AUC is almost identical (zero difference for baseline/token-distribution classes; <1 point fluctuation for generation classes due to sampling randomness).

Ablation Study

Comparing vLLM acceleration only vs. full features vs. HF baseline (excluding SaMIA due to slowness):

Config Total Time Total Inferences Description
Fast-MIA w/ cache 3m54s 10 Full solution
Fast-MIA w/o cache 5m18s 17 vLLM acceleration only
Transformers (per-paper impl) 17m51s 17 Original baseline

Breaking it down: vLLM batching reduces 17m51s → 5m18s (≈3.4× system acceleration), and cross-method cache reduces 17 inferences to 10, 5m18s → 3m54s (≈1.4× algorithm acceleration). Combined, end-to-end gain is ≈4.6×.

Key Findings

  • PPL/zlib / Min-K%-(0.1..1.0) / DC-PDD take 0 seconds once cached — these methods share original log-probs with LOSS, effectively flattening both "hyperparameter sweep" and "method sweep" dimensions.
  • SaMIA shows the highest gain (×19.5) because it replaces serial loops of "5 generations per sample" with vLLM's batched multi-output — generation-heavy methods benefit far more than prompt-only methods.
  • Negligible AUC loss indicates that speedups stem from system/caching optimizations rather than numerical approximations, allowing safe large-scale re-evaluation.

Highlights & Insights

  • The "cross-method cache" idea essentially reduces MIA evaluation from \(O(\text{methods} \times \text{samples})\) to \(O(\text{unique prompt variants} \times \text{samples})\).
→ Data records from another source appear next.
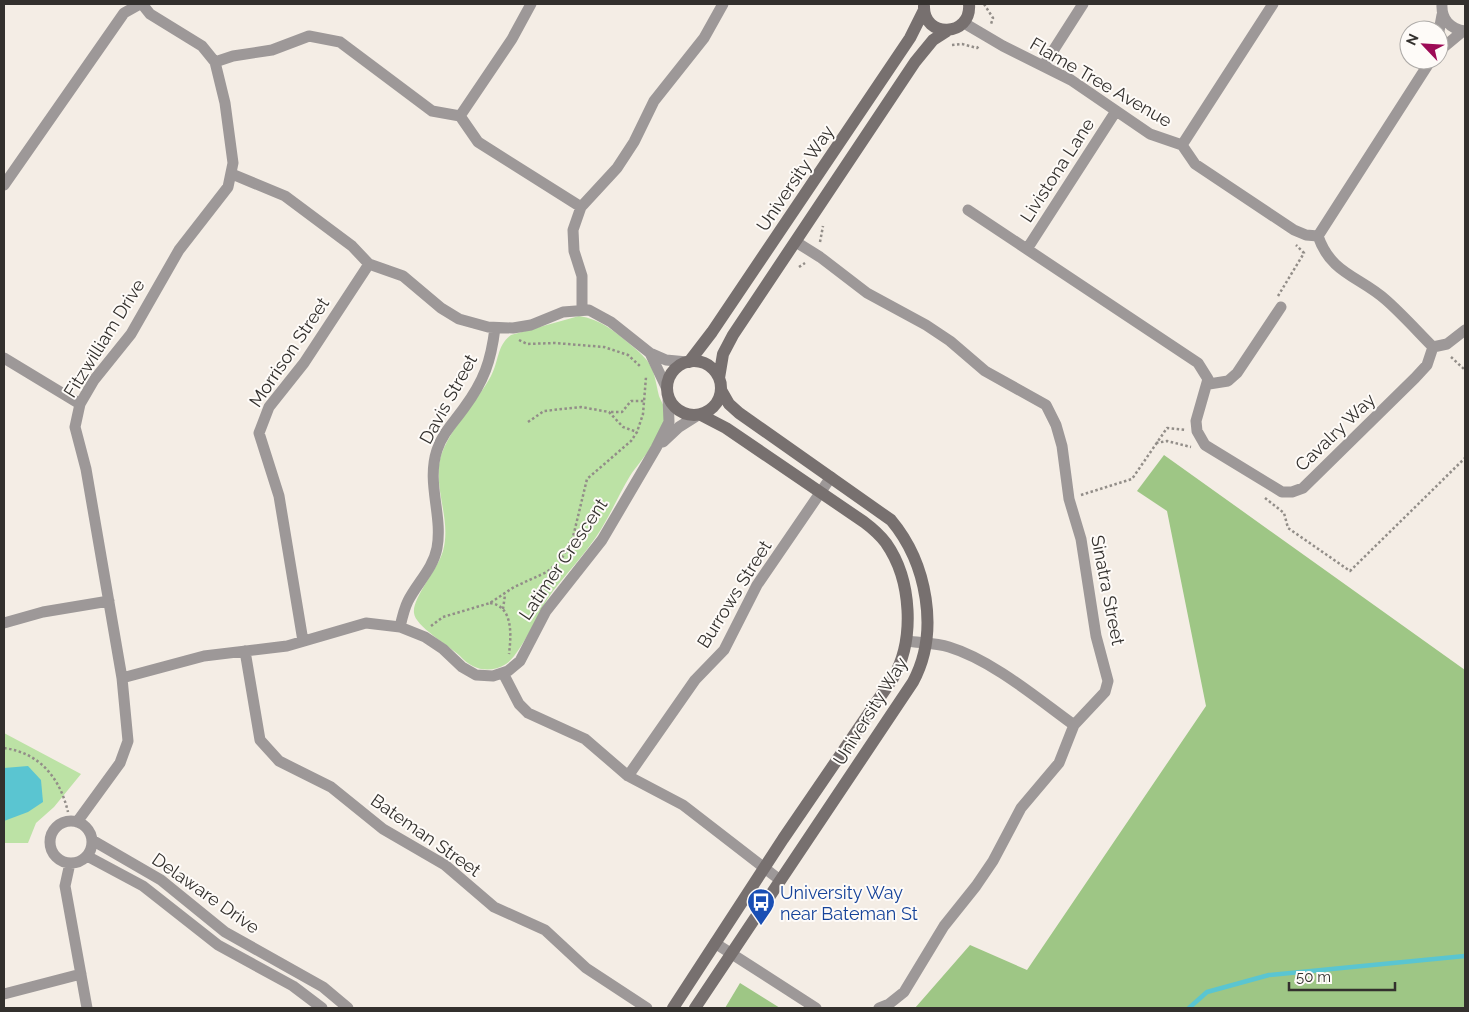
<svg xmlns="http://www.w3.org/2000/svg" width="1469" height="1012" font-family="Raleway,sans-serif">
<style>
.green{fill:#bce2a5}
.forest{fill:#9ec685}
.water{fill:#5ac5d1}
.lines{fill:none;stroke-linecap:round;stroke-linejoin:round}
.stream{stroke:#5ac5d1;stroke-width:4.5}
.path{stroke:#928d88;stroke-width:2.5;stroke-dasharray:2.5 2.5;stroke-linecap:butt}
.street{stroke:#9d9898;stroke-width:11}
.secondary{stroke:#77706f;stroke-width:12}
.labels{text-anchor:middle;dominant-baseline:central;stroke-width:4;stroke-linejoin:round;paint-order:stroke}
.street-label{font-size:18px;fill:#33302d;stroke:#fefbf8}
.transit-label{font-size:18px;fill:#164399;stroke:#fefbf8;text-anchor:start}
</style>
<rect width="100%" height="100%" fill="#f4ede5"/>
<path class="green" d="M579,316c21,3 37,16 52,29 23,19 22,24 28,51 2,5 6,11 6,16 0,23 -23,46 -35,64 -12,20 -21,42 -34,61 -13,19 -29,36 -43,54 -14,19 -31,62 -47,73 -16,10 -34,6 -46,-8 -12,-11 -45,-30 -46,-43 -2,-15 24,-44 29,-62 8,-29 -7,-56 -4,-86 4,-30 37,-61 52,-89 8,-15 6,-31 20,-41z
M4,733l77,41 -27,33 -18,16 -8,20h-24z"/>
<path class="forest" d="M1164,455l301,215v338h-550l55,-63 57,25 179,-264 -39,-195 -30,-20z
M740,983l40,25h-55z"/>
<path class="water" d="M28,766l13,14 2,22 -15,10 -24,9v-53z"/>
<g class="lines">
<path class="stream" d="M1189,1008l18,-16 62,-17 196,-19"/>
<path class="path" d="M984,4l9,14 -2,6
M952,45l10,-1 15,4 2,-2
M820,242l3,-16
M799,267l6,-4
M1278,296l26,-43 -8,-8
M519,340l8,4 28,-1 49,4 24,8 13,12
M1451,357l14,13
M611,412h11l9,-11h13
M528,422l16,-11 37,-4 28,5 14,15 14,5
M1156,443l11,-2 24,6
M1081,495l51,-16 35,-51 19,2
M1265,498l19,15 4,15 62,43 115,-113
M490,603c24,3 21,34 19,51
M503,609l2,-14
M431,626l12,-9 47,-14 24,-16 33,-15 14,-12 12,-23 14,-58 44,-38 6,-9 6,-18 3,-37
M4,748c36,5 56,30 64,64"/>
<path class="street" d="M1442,4c-1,15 8,25 23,27
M964,23l39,23 68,34 79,54 32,11 13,19 99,66 12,5 12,1
M1439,31l3,-16
M1439,51l24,-20
M215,62l18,-6 39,-6 37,-14 31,6 92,69 28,5 18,26 103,65
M1044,65l39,-61
M460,116l52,-77 19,-35
M1182,145l91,-141
M232,174l53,22 67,50 17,18 34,12 38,32 18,11 29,8 25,1 18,-3 32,-13 26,-2 22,12 39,31 16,7 21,2
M4,185l120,-172 16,-9
M968,210l230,153 10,16 -12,42 1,10 8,14 77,47h10l11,-4 112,-110 12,-13 6,-18 14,-3 18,-14
M1318,236l113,-176
M1318,236c13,38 41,40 68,64 17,15 32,32 47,47
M796,242l24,15 47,36 59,32 24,16 35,30 61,34 10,20 6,21 7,53 12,40 15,97 12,45 -3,11 -31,33 -15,38 -38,45 -28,53 -17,25 -32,40 -40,66 -15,12 -10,4
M1027,249l89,-138
M582,310v-34l-8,-25 -1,-21 8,-23 36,-39 17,-26 20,-41 50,-63 19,-34
M650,353l17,36
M4,358l76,46
M1209,384l19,-3 9,-8 44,-66
M663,442l16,-15 19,-12
M4,623l39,-11 66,-11
M400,627c2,-9 4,-18 8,-26 9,-18 25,-32 29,-53 6,-33 -11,-65 0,-98 5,-16 17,-28 27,-42 20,-27 27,-47 31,-80
M303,641l-24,-145 -20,-63 10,-26 35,-44 65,-99
M907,641c14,2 29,2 42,6 43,13 89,52 125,78
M245,651l15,89 19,21 52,26 52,42 62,36 49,42 51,23 41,38 61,40
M503,673l16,31 9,9 57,26 43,37 55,29 97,75
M122,678l82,-22 83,-10 79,-23 34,4 25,10 18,12 19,18 14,8 17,1 15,-5 12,-10 26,-50 56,-71 54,-92 13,-26 -1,-25
M628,776l67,-96 29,-30 33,-65 74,-108
M50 842a21 21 0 1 1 42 0a21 21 0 1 1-42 0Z
M77,822l43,-59 8,-22 -6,-63 -36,-209 -11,-42 5,-23 14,-24 37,-46 48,-84 49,-63 5,-24 -8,-60 -10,-41 -13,-16 -52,-32 -8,-10
M92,840l69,40 64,52 98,55 25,21
M87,856l56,30 75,59 75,41 29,22
M70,863l-5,23 22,122
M715,943l101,65
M4,994l77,-20"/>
<path class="secondary" d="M924,6c-1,33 48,31 45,-2
M667 388a27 27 0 1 1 54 0a27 27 0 1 1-54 0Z
M689,362l23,-30 198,-294 14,-28
M719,378l4,-24 10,-19 182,-273 18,-22 14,-9
M673,1008l110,-169 110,-161c22,-38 19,-98 -7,-135 -6,-8 -14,-15 -22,-21l-138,-94 -25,-13
M695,1008l218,-326c27,-50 14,-119 -22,-162l-152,-107 -10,-9 -8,-14"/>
</g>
<defs>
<g id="bus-pin" transform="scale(1.4375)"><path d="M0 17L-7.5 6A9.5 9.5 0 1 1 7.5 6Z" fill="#1a4fb4" stroke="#fefbf8"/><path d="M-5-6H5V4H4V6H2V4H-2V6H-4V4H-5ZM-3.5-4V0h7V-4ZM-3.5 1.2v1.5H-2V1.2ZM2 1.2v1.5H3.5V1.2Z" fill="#fff"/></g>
</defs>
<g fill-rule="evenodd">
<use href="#bus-pin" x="761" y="902"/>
</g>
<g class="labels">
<g class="street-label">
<text transform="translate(1101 82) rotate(30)">Flame Tree Avenue</text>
<text transform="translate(1057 170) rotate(-57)">Livistona Lane</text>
<text transform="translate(795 178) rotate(-56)">University Way</text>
<text transform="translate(104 338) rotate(-58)">Fitzwilliam Drive</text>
<text transform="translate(289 352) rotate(-56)">Morrison Street</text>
<text transform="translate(448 399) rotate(-61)">Davis Street</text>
<text transform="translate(1335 432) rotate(-44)">Cavalry Way</text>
<text transform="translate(563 559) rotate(-56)">Latimer Crescent</text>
<text transform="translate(1108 590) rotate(79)">Sinatra Street</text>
<text transform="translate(734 594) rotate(-58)">Burrows Street</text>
<text transform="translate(870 711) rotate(-58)">University Way</text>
<text transform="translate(426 835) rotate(35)">Bateman Street</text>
<text transform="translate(206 893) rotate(35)">Delaware Drive</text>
</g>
<g class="transit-label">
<text x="780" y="892">University Way<tspan x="780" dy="21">near Bateman St</tspan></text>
</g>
</g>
<rect width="1469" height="1012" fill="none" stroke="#33302d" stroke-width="10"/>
<g transform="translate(1424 45) rotate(295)"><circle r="24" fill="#fefbf8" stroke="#adaaa7"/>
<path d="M0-4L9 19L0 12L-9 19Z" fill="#9d0b56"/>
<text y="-8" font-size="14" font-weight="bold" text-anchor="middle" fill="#33302d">N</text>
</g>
<path d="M1289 982v8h106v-8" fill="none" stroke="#33302d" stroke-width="2.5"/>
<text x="1296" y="982" font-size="15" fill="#33302d" stroke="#fefbf8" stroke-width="4" paint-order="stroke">50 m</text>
</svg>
Gain is further amplified during hyperparameter sweeps, a trick transferable to any evaluation library.
  • Using vLLM as an evaluation backend rather than HF Transformers is an engineering reality many prior libraries ignored; Fast-MIA proves this is a "free lunch."
  • Unified YAML files facilitate reproducibility by including experiment specs, timestamped outputs, and git/cache metadata, providing a reasonable baseline tool for a field often plagued by reproducibility crises.

Limitations & Future Work

  • Method coverage is limited to 9; dataset-level MIA (Maini/Puerto etc.) is not yet integrated.
  • Model support depends on the vLLM backend, excluding encoder-only / encoder-decoder models; closed-source APIs are theoretically limited to black-box methods.
  • Evaluation was conducted on a 1 model × 1 dataset × 1 length setup; scaling curves for model size / context length / hardware were not explicitly swept and may vary.
  • Implementation remains "custom plug-and-play," where custom metrics/reports still require modifying the main loop; future plans include full YAML integration.
  • vs LLM-Sanitize (Ravaut 2025): Also a multi-method toolkit, but LLM-Sanitize is locked to vLLM 0.3.3 and unmaintained since 2024; Fast-MIA uses vLLM 0.15.1 and adds cross-method caching, offering superior maintainability.
  • vs MIMIR (Duan 2024) / Privacy Meter (Murakonda 2020): These are batch implementations within research projects but lack vLLM + cache integration; Fast-MIA integrates them as benchmarks.
  • vs Chen 2025 Survey Implementation: The survey offers comprehensive method comparisons but no open-source code; Fast-MIA makes that comparison matrix practically executable.

Rating

  • Novelty: ⭐⭐⭐ Primarily engineering integration, no new attacks or metrics, but cross-method caching is a novel contribution in this context.
  • Experimental Thoroughness: ⭐⭐⭐ Single model/dataset suffices for speedup claims but lacks scaling curves across backbones.
  • Writing Quality: ⭐⭐⭐⭐ Table 1 clearly compares capabilities across toolkits; YAML examples are directly reproducible.
  • Value: ⭐⭐⭐⭐⭐ A rare "install and get 5x faster" utility for the MIA / data contamination auditing research community.